Newtitan, after browsing through Ushers line-up, it would appear that "C" is the designation they use for the shielded drives.

Does anyone know which of the 9845 variants it is that Zalytron is selling at 45 bucks a pop? If you notice, they list the 9845M, but they've got graphs for 9845 and 8945 (someone got dyslexic?????).


----------



## newtitan (Mar 7, 2005)

#1) the zalytron verison is the "c" version, the partsexpress version is the non "c" versiosn

looks at the graphs and specs to see the differences

#2) I dont think the C' version specifies "sheilded" as how would a second magnet and bucking plate cause that much loss of SPL,and resonant frequency? 

I know for example on the dayotn rs28. the sheilded version vs non sheilded the resonant frequency changes , but not also the spl?

who knows

anyway heres a response from another member




> I honestly did not notice the difference in model
> numbers.

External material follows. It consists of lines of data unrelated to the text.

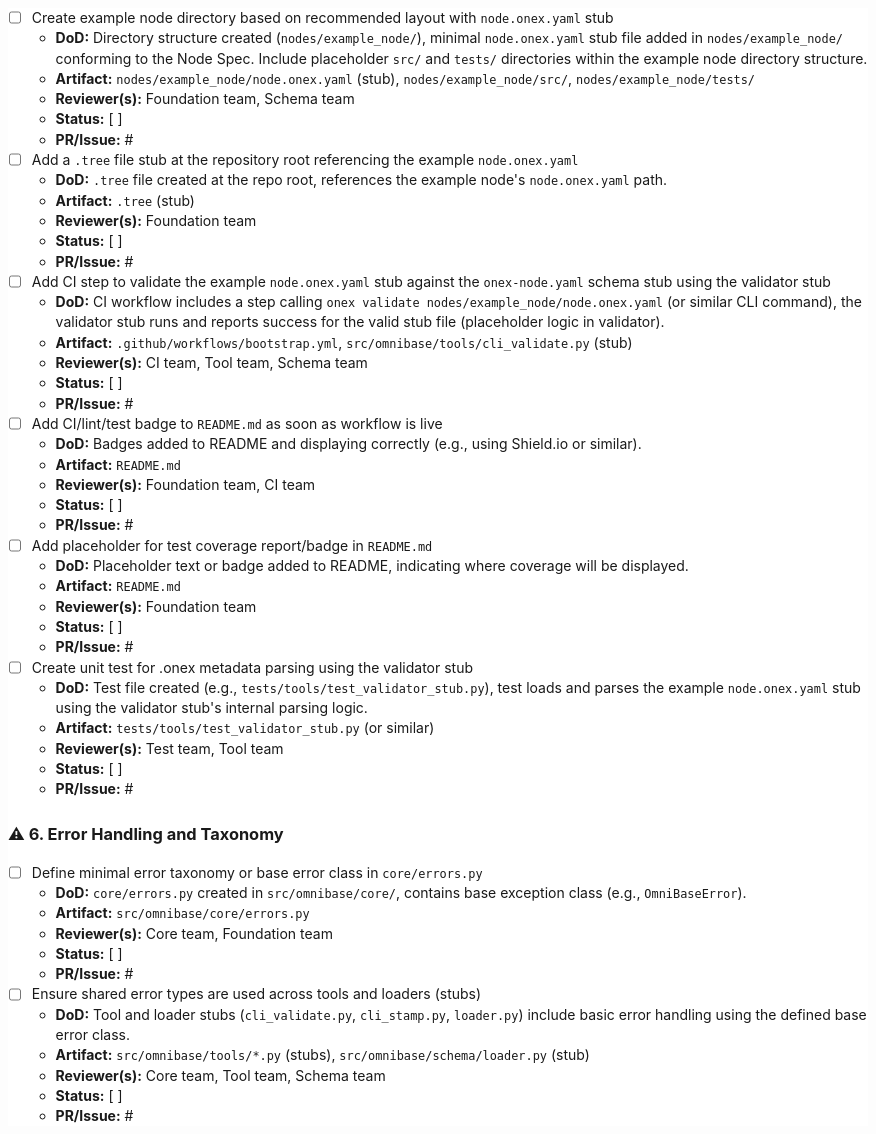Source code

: - [ ] Create example node directory based on recommended layout with `node.onex.yaml` stub
    - **DoD:** Directory structure created (`nodes/example_node/`), minimal `node.onex.yaml` stub file added in `nodes/example_node/` conforming to the Node Spec. Include placeholder `src/` and `tests/` directories within the example node directory structure.
    - **Artifact:** `nodes/example_node/node.onex.yaml` (stub), `nodes/example_node/src/`, `nodes/example_node/tests/`
    - **Reviewer(s):** Foundation team, Schema team
    - **Status:** [ ]
    - **PR/Issue:** #
- [ ] Add a `.tree` file stub at the repository root referencing the example `node.onex.yaml`
    - **DoD:** `.tree` file created at the repo root, references the example node's `node.onex.yaml` path.
    - **Artifact:** `.tree` (stub)
    - **Reviewer(s):** Foundation team
    - **Status:** [ ]
    - **PR/Issue:** #
- [ ] Add CI step to validate the example `node.onex.yaml` stub against the `onex-node.yaml` schema stub using the validator stub
    - **DoD:** CI workflow includes a step calling `onex validate nodes/example_node/node.onex.yaml` (or similar CLI command), the validator stub runs and reports success for the valid stub file (placeholder logic in validator).
    - **Artifact:** `.github/workflows/bootstrap.yml`, `src/omnibase/tools/cli_validate.py` (stub)
    - **Reviewer(s):** CI team, Tool team, Schema team
    - **Status:** [ ]
    - **PR/Issue:** #
- [ ] Add CI/lint/test badge to `README.md` as soon as workflow is live
    - **DoD:** Badges added to README and displaying correctly (e.g., using Shield.io or similar).
    - **Artifact:** `README.md`
    - **Reviewer(s):** Foundation team, CI team
    - **Status:** [ ]
    - **PR/Issue:** #
- [ ] Add placeholder for test coverage report/badge in `README.md`
    - **DoD:** Placeholder text or badge added to README, indicating where coverage will be displayed.
    - **Artifact:** `README.md`
    - **Reviewer(s):** Foundation team
    - **Status:** [ ]
    - **PR/Issue:** #
- [ ] Create unit test for .onex metadata parsing using the validator stub
    - **DoD:** Test file created (e.g., `tests/tools/test_validator_stub.py`), test loads and parses the example `node.onex.yaml` stub using the validator stub's internal parsing logic.
    - **Artifact:** `tests/tools/test_validator_stub.py` (or similar)
    - **Reviewer(s):** Test team, Tool team
    - **Status:** [ ]
    - **PR/Issue:** #

### ⚠️ 6. Error Handling and Taxonomy

- [ ] Define minimal error taxonomy or base error class in `core/errors.py`
    - **DoD:** `core/errors.py` created in `src/omnibase/core/`, contains base exception class (e.g., `OmniBaseError`).
    - **Artifact:** `src/omnibase/core/errors.py`
    - **Reviewer(s):** Core team, Foundation team
    - **Status:** [ ]
    - **PR/Issue:** #
- [ ] Ensure shared error types are used across tools and loaders (stubs)
    - **DoD:** Tool and loader stubs (`cli_validate.py`, `cli_stamp.py`, `loader.py`) include basic error handling using the defined base error class.
    - **Artifact:** `src/omnibase/tools/*.py` (stubs), `src/omnibase/schema/loader.py` (stub)
    - **Reviewer(s):** Core team, Tool team, Schema team
    - **Status:** [ ]
    - **PR/Issue:** #
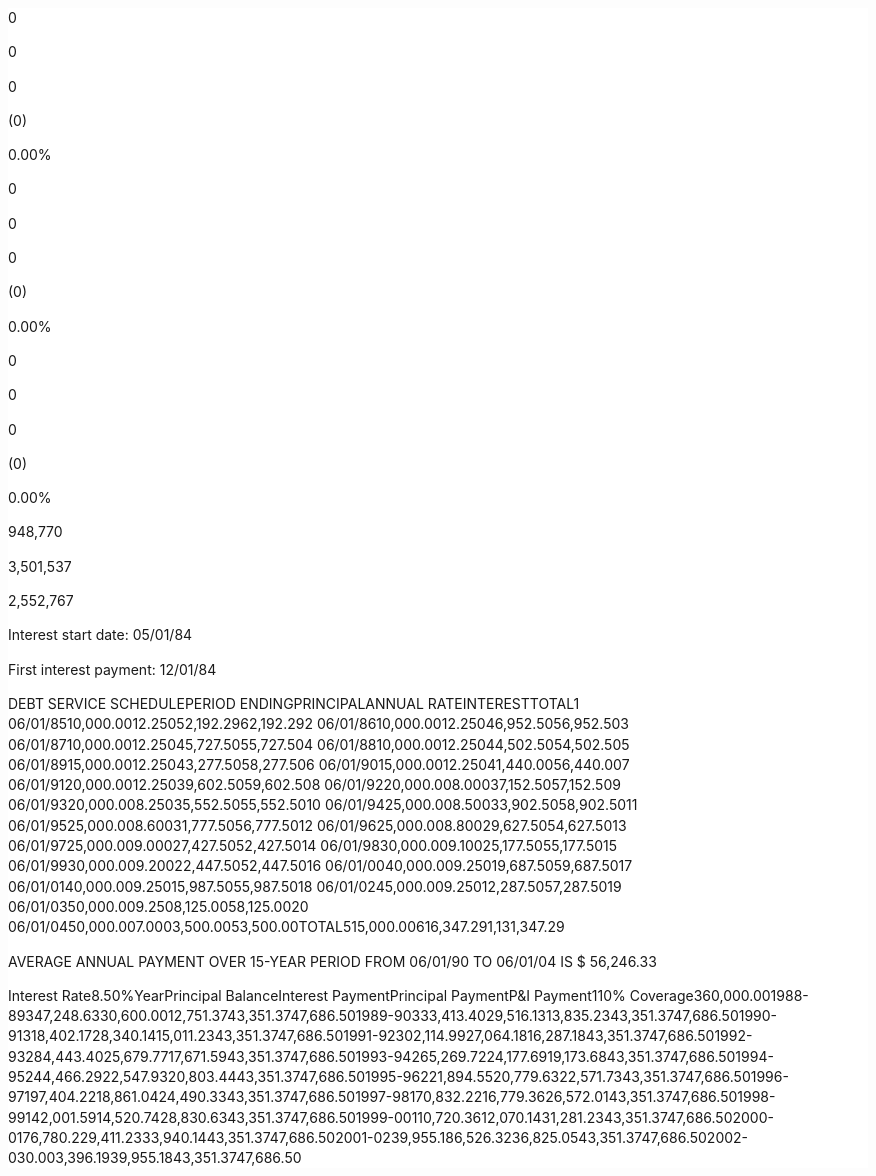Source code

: 0

0

0

(0)

0.00%

0

0

0

(0)

0.00%

0

0

0

(0)

0.00%

948,770

3,501,537

2,552,767

Interest start date: 05/01/84

First interest payment: 12/01/84

DEBT SERVICE SCHEDULEPERIOD ENDINGPRINCIPALANNUAL RATEINTERESTTOTAL1 06/01/8510,000.0012.25052,192.2962,192.292 06/01/8610,000.0012.25046,952.5056,952.503 06/01/8710,000.0012.25045,727.5055,727.504 06/01/8810,000.0012.25044,502.5054,502.505 06/01/8915,000.0012.25043,277.5058,277.506 06/01/9015,000.0012.25041,440.0056,440.007 06/01/9120,000.0012.25039,602.5059,602.508 06/01/9220,000.008.00037,152.5057,152.509 06/01/9320,000.008.25035,552.5055,552.5010 06/01/9425,000.008.50033,902.5058,902.5011 06/01/9525,000.008.60031,777.5056,777.5012 06/01/9625,000.008.80029,627.5054,627.5013 06/01/9725,000.009.00027,427.5052,427.5014 06/01/9830,000.009.10025,177.5055,177.5015 06/01/9930,000.009.20022,447.5052,447.5016 06/01/0040,000.009.25019,687.5059,687.5017 06/01/0140,000.009.25015,987.5055,987.5018 06/01/0245,000.009.25012,287.5057,287.5019 06/01/0350,000.009.2508,125.0058,125.0020 06/01/0450,000.007.0003,500.0053,500.00TOTAL515,000.00616,347.291,131,347.29

AVERAGE ANNUAL PAYMENT OVER 15-YEAR PERIOD FROM 06/01/90 TO 06/01/04 IS $ 56,246.33

Interest Rate8.50%YearPrincipal BalanceInterest PaymentPrincipal PaymentP&I Payment110% Coverage360,000.001988-89347,248.6330,600.0012,751.3743,351.3747,686.501989-90333,413.4029,516.1313,835.2343,351.3747,686.501990-91318,402.1728,340.1415,011.2343,351.3747,686.501991-92302,114.9927,064.1816,287.1843,351.3747,686.501992-93284,443.4025,679.7717,671.5943,351.3747,686.501993-94265,269.7224,177.6919,173.6843,351.3747,686.501994-95244,466.2922,547.9320,803.4443,351.3747,686.501995-96221,894.5520,779.6322,571.7343,351.3747,686.501996-97197,404.2218,861.0424,490.3343,351.3747,686.501997-98170,832.2216,779.3626,572.0143,351.3747,686.501998-99142,001.5914,520.7428,830.6343,351.3747,686.501999-00110,720.3612,070.1431,281.2343,351.3747,686.502000-0176,780.229,411.2333,940.1443,351.3747,686.502001-0239,955.186,526.3236,825.0543,351.3747,686.502002-030.003,396.1939,955.1843,351.3747,686.50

But, through your links, it seems that the
> rear chambers are a bit different in the two models.
> The one with the longer (bigger) rear chamber will
> ...


----------



## PlanetGranite (Apr 12, 2005)

Newtitan, my bad if I got the "C" wrong. Guess its not safe to assume that the darn "C" would mean the same thing throughout the line. 

Hopefully Zalytron will eventually notice that the data they have posted for the 9845 Dome Midrange, is in fact data for the 8945 7" Midwoofer.


----------